Jumat, 08 April 2016

Hukum Perdata yang Berlaku di Indonesia

PENDAHULUAN
       Seperti kita ketahui, dari pasal 131 indische staats regeling (S. 1855 nr 2 jo. 1), bagi orang bumiputra berlaku peraturan-peraturan agama dan adat. jika ada kebutuhan, maka barulah peraturan-peraturan yang berlaku bagi orang barat dipergunakan, itu pun sesudah ada beberapa penyesuaian.
       Pasal 131 ini pula yang selalu dikemukakan oleh para ahli Hukum Adat dalam membicarakan dan mengantarkan Hukum Adat di Indonesia (Ter Haar 1946: 9 dan seterusnya). dalam pada itu, A.D.A. de Kat Angelino (1929: 110), seorang ahli dalam ilmu Pemerintahan Belanda mengatakan, bahwa Hukum Adat dan Hukum Barat berbeda sama sekali, meskipun dari luar nampaknya sama. Pengaturan secara sadar mengenai apa yang akan datang kurang diperhatikan dalam Hukum Adat. Yang lebih diperhatikan adalah keadaan sekarang.

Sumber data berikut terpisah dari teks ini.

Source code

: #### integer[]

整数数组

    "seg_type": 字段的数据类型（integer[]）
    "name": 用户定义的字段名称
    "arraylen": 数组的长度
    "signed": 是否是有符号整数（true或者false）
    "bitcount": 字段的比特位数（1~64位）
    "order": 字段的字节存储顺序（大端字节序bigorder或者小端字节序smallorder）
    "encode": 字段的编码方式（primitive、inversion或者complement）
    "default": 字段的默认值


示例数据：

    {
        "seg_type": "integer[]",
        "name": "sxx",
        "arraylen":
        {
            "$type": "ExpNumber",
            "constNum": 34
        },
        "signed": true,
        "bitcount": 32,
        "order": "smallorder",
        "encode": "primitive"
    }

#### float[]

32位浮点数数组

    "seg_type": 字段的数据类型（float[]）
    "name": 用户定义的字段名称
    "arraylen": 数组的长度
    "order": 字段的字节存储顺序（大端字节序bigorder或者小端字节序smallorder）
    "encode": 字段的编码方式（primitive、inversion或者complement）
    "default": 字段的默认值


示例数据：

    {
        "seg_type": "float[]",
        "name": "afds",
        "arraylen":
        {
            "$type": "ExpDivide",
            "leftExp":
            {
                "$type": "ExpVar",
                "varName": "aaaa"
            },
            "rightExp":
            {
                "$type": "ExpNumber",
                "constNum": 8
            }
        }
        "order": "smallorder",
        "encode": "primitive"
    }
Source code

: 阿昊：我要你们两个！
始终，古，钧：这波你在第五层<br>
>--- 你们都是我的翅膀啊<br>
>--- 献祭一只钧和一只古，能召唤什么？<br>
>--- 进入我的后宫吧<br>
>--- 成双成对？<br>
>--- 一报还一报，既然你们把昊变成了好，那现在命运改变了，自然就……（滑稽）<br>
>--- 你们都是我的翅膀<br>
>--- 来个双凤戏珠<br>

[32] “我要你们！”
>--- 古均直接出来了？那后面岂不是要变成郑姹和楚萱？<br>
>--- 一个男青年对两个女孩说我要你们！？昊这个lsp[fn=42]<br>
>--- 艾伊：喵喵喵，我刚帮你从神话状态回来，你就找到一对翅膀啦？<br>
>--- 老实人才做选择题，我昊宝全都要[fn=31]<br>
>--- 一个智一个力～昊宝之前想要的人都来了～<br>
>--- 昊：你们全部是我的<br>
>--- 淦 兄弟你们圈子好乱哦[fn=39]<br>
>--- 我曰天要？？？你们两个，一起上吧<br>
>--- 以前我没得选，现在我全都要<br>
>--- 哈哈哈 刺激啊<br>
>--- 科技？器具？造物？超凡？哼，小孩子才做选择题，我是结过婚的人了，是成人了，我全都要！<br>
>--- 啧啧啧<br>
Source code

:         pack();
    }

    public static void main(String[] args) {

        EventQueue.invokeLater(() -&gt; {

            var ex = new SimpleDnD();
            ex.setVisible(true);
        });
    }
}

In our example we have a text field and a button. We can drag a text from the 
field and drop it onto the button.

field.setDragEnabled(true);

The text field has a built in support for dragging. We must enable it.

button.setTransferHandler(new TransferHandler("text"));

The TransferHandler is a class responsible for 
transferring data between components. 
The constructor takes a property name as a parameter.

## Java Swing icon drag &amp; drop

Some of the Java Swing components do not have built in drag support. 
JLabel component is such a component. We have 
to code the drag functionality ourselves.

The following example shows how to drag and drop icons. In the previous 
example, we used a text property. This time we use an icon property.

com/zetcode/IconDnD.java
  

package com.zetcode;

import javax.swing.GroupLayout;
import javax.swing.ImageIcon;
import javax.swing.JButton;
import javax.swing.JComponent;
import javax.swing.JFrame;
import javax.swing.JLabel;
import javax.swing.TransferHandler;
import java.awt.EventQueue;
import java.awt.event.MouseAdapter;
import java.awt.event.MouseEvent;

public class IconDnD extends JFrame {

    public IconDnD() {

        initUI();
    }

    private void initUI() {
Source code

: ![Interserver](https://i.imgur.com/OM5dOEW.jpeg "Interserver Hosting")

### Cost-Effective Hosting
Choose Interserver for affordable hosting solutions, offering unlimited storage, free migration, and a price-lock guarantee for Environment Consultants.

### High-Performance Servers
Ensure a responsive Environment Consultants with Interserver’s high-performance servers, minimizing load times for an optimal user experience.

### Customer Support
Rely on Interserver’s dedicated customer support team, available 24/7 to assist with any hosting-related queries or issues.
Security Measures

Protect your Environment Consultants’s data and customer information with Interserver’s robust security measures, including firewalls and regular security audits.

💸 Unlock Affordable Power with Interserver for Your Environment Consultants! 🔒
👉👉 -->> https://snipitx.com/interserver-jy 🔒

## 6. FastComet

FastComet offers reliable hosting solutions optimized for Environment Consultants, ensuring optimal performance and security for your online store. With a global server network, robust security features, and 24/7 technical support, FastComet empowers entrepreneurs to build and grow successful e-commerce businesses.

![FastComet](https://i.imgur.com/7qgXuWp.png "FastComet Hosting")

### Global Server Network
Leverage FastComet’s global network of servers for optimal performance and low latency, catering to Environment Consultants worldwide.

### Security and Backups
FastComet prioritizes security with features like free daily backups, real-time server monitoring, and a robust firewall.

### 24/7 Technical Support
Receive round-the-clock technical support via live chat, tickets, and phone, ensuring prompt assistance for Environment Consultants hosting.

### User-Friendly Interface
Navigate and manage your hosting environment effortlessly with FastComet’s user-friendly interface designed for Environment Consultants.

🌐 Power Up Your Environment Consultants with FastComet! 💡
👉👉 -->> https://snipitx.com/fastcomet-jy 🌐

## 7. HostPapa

Demikian pula Margaret Mead (1963: 239) memberikan contoh-contoh dari Yunani maupun Birma, bahwa masyarakat-masyarakat tersebut lebih banyak memikirkan tentang keadaan serang daripada keadaan yang akan datang. Keadaan sekarang adalah keadaan yang sudah pasti diketahui, sedangkan keadaan yang akan datang tidak dapat diperhitungkan.
       Sebagai akibat daripada keadaan ini, maka investasi berupa uang untuk waktu yang akan datang merupakan juga sesuatu hal yang asing. Orang lebih suka memikirkan keadaan sekarang yang sudah sulit dan kurang memperhitungkan keadaan yang akan datang. Maka sekarang sudah mulai jelas pula, mengapa orang Indonesia suka sekali mempergunakan perkataan : "sesuai dengan situasi dan kondisi" dan segala sesuatu "dapat diatur kemudian".
       Meskipun masih berlakunya Hukum adat di zaman penjajahan kelihatannya sebagai suatu tindakan kemanusiaan dari pihak penjajah, tetapi sebenarnya merupakan suatu usaha agar terjadi suatu kesenjangan antara tata kehidupan Barat dan orang bumiputra. Kesenjangan ini lebih-lebih terasa pada tata kehidupan ekonomi. Tata kehidupan ekonomi Belanda tidak terjangkau oleh orang-orang bumiputra. Jika ada persoalan antara orang Belanda dan orang bumiputram maka pengadilannya adalah raad van justitie dan bukan landraad yang khusus untuk bumiputra.
       Akibat lain ialah adanya dua struktur ekonomi yang berbeda di satu pihak terdapat sistem ekonomI uang, di mana uang merupakan sarana pertukaran yang baku. Di lain pihak terdapat sistem ekonomi jasa, di mana jasa atau tenaga kerja merupakan alat pembayar. Kerja rodi atau Herendiensten merupakan pajak yang dibayar dengan tenaga kerja. Bila kedua sistem ini bertemu, misalnya di bidang industri dan perkebunan, maka sistem ekonomi jasa selalu dalam keadaan yang lemah. Uang tersedia dalam jumlah yang terbatas, sedangkan tenaga kerja tersedia dalam jumlah yang melimpah. Dengan demikian, maka upah dapat ditekan serendah mungkin. Inilah tujuan utama dari para penjajah untuk melestarikan Hukum Adat.
       Sekarang timbul pertanyaan, apakah kedua sistem ekonomi ini masih ada? Jawabannya ialah : "masih!". pajak dalam bentuk tenaga kerja masih ditarik di desa-desa. dalam menghadapi industri luar negeri terasa bahwa kita selalu dalam kedudukan yang kurang kuat. Lebih-lebih karena banyak keputusan-keputusan yang lebih banyak didasarkan kepada keadaan sekarang dan bukan keadaan yang akan datang, menimbulkan kerugian-kerugian dalam lingkungan hidup (Emil Salim 1979).
       Maka sekarang sudah waktu nya untuk melihat kembali keputusan-keputusan tersebut.